Location
- 480 Olinda Road Makawao, Maui, Hawaiʻi 96768 United States

Information
- Type: Private, college-prep, day
- Denomination: Episcopal Church
- Established: 1964
- Head of school: Nicholas Rodriguez
- Faculty: 49.8 (on FTE basis)
- Grades: 5–12
- Gender: Coeducational
- Enrollment: 518 (2023–2024)
- Student to teacher ratio: 10:1
- Hours in school day: 7
- Colors: Blue Red
- Athletics: 18 interscholastic sports
- Athletics conference: Maui Interscholastic League
- Mascot: Spartan
- Website: www.seaburyhall.org

= Seabury Hall =

Private school in Makawao, Hawaii, US

Seabury Hall is a private college preparatory school in Makawao (on the island of Maui). It is affiliated with the Episcopal Church. It was founded in 1964 and serves middle and high school students. Seabury Hall has been designated as a U.S. Department of Education Blue Ribbon School. The Seabury Hall mascot is the Spartan, and the school colors are blue and red. Perched high on the slopes of Haleakala, Seabury Hall offers views of the rest of Maui, the Pacific, and the islands of Kahoolawe, Lanai, and Molokai.

==Campus==
The Seabury Hall campus contains an Upper School Building, two Middle School Buildings (Carter Hall & Haynes Hall), the 'A'ali'ikuhonua Creative Arts Center, the Erdman Athletic Center, the Castle Library, Cooper House, the AIM center (art, innovation, and music), and several other buildings. Faculty housing is also available on campus for teachers and staff.

The A'ali'ikuhonua Creative Arts Center is a building that is a part of the campus. The project cost $5.4 million and can seat up to 400 people. It opened in September 2012 and is used for performances, plays, music shows, and daily assemblies.

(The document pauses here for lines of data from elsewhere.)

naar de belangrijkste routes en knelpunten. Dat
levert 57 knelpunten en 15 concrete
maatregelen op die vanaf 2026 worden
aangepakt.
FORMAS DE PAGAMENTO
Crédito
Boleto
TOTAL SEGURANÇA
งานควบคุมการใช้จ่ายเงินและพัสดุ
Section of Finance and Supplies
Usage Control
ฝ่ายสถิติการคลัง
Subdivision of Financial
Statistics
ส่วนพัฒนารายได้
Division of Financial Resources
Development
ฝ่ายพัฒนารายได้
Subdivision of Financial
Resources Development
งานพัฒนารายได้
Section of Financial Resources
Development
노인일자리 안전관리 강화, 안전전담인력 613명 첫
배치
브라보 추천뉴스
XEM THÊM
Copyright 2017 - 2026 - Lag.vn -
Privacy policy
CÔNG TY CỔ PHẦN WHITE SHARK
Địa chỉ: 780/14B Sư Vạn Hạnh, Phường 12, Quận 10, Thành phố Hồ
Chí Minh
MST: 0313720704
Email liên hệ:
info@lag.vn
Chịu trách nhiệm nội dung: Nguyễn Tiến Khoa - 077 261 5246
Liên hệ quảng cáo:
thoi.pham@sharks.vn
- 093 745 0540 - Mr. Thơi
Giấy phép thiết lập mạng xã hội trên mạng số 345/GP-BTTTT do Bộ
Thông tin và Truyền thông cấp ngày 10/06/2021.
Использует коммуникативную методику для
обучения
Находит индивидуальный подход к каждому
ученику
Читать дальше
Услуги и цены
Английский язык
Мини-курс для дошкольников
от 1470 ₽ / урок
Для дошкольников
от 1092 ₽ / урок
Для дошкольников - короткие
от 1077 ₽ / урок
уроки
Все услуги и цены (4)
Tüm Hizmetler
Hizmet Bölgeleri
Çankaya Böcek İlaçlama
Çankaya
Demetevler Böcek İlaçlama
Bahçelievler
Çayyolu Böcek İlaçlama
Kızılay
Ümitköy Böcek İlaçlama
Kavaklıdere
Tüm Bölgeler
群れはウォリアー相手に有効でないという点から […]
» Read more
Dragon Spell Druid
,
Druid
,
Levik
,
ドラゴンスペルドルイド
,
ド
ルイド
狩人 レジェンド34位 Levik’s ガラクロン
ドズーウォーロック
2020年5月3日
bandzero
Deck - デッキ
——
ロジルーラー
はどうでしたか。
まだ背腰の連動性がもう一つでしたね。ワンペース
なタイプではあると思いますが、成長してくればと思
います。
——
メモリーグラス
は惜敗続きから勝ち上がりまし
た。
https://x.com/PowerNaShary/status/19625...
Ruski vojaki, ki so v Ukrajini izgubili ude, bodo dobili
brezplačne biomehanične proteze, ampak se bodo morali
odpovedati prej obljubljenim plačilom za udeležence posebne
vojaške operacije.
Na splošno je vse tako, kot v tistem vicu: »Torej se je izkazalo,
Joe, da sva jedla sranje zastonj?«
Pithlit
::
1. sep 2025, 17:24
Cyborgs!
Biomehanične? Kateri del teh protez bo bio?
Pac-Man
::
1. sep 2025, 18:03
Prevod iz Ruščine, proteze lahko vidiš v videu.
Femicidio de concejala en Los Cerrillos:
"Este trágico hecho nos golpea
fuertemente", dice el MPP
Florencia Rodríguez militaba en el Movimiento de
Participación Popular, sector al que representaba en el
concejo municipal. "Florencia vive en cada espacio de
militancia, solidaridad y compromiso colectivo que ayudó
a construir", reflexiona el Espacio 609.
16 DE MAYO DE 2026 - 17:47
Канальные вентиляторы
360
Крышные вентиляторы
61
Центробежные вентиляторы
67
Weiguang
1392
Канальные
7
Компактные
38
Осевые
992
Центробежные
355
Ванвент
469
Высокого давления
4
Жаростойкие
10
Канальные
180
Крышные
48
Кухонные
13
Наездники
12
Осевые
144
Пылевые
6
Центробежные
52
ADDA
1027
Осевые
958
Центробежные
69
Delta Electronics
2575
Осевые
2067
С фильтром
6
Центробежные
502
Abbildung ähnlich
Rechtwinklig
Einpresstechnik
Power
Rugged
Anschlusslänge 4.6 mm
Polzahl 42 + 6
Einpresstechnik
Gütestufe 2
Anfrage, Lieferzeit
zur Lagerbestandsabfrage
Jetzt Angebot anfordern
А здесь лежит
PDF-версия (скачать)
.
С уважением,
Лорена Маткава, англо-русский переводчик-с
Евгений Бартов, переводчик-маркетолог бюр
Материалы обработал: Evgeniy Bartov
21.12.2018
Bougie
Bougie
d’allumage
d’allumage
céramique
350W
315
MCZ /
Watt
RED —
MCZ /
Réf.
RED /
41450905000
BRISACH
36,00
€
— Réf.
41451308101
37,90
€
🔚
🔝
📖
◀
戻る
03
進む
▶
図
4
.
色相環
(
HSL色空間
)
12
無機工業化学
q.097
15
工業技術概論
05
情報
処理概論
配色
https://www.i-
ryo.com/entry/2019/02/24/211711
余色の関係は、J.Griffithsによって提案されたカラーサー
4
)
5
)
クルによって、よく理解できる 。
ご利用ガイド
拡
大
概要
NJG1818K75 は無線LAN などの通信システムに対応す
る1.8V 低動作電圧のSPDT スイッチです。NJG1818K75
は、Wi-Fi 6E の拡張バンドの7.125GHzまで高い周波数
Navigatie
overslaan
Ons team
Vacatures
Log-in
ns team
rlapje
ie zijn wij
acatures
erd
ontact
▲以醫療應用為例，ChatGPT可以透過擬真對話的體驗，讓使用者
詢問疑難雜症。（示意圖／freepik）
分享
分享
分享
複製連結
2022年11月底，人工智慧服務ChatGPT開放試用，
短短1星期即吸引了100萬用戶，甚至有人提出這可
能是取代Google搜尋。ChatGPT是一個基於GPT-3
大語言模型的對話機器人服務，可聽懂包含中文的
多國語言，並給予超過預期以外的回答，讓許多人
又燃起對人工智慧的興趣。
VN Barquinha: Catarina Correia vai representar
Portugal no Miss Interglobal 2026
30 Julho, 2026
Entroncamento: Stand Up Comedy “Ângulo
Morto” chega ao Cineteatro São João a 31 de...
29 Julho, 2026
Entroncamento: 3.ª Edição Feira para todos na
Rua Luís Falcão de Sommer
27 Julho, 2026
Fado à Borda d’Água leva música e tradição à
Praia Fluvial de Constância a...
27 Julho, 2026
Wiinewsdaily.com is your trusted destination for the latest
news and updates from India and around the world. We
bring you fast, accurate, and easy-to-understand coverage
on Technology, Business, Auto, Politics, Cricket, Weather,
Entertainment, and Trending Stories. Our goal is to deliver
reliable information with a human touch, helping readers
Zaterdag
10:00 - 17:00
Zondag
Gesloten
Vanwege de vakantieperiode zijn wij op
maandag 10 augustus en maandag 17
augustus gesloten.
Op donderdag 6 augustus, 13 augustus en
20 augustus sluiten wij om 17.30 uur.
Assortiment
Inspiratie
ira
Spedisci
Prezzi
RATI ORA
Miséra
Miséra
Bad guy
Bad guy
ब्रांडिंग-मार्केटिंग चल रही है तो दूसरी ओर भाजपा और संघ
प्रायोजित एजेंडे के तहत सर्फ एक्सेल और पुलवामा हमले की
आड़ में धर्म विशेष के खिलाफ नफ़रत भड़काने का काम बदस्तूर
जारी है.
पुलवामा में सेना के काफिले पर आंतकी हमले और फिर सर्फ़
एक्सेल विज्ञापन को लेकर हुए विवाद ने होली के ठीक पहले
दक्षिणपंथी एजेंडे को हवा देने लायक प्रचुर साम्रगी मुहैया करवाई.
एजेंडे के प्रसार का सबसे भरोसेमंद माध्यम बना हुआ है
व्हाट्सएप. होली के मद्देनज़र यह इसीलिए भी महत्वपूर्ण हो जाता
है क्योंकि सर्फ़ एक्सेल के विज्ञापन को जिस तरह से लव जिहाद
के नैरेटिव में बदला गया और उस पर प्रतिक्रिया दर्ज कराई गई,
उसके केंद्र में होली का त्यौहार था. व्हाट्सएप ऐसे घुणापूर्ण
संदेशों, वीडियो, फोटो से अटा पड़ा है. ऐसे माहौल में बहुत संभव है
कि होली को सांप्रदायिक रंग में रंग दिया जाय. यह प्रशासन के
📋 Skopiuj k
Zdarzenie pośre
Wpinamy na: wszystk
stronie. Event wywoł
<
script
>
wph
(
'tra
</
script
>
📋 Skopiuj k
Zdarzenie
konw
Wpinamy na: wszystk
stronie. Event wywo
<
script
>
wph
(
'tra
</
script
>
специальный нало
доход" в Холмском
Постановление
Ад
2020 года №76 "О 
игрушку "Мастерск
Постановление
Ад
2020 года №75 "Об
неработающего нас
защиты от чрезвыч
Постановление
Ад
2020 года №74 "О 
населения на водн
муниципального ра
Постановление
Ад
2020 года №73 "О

==Seabury Hall Craft Fair==
The annual Seabury Hall Craft Fair is a gathering of arts and entertainment located at the Seabury Hall campus. It is always held on the Saturday before Mother's Day in May. The fair features over 100 artists and crafters, including Maui-based woodworkers, traditional Hawaiian artists, jewelers, ceramists, and weavers. The fair is largely run by parents and students who are required to participate in order to raise money for financial aid. In addition, there are specialty foods, live music, fresh produce, cut flowers, children's games, talent show, and a silent auction.

==Student life==

Seabury Hall's student government plays an active role in the day-to-day life of the student body. It currently consists of five elected officers: president, vice president, secretary, treasurer, and historian. It also has a variety of officer elected committees to further expand the amount the organization can achieve.

Seabury Hall's students are also very active in extracurricular activities, including sports, clubs, and community service.

== Athletics ==
Seabury Hall offers a variety of interscholastic sports. Fall sports include air riflery, cross country, football, and girls volleyball. Winter sports include basketball, paddling, soccer, and swimming & diving. Spring sports include baseball, golf, softball, surfing, tennis, girls water polo, boys volleyball, and track & field. Yoga and pilates classes are also available for middle school students, while crossfit classes are available for upper school students.

Student athletes are eligible to win a few different awards, such as Lettering, Athlete of the Year, Scholar Athlete of the Year, Super Spartan Award, and Spartan Award.

==Winterim==

Winterim is a hallmark program at Seabury Hall that brings together groups of students from various grades to participate in a week-long, out-of-classroom educational experience of their choosing at the end of March. Students rank their top choices from a catalog of options, with themes ranging from crafts, to sports, to cultural exploration. All grades participate in Winterim, but younger students are typically selected for on-island programs that occur during the day, while older students may be selected for off-island programs and overnight programs. Several Winterim programs occur off the island of Maui, and occasionally outside of the state of Hawaii. Previous off-island programs have included trips to neighboring Hawaiian islands, Peru, Japan, and more. Each Winterim is led by an expert in the field, from outside of Seabury Hall, as well as at least one Seabury Hall faculty. There are no normal classes during the winter session. Due to COVID-19, Winterim instead takes place on campus with events run by the teachers. Students can earn stamps in the Winterim Passport by visiting learning stations and completing the tasks. Once their passport is full, it can be turned in for a chance to win fun prizes. As of 2023, Winterim returned to normal.

==In popular culture==

The 1971 film Rainbow Bridge was filmed at Seabury Hall during the summer vacation, when the school was empty.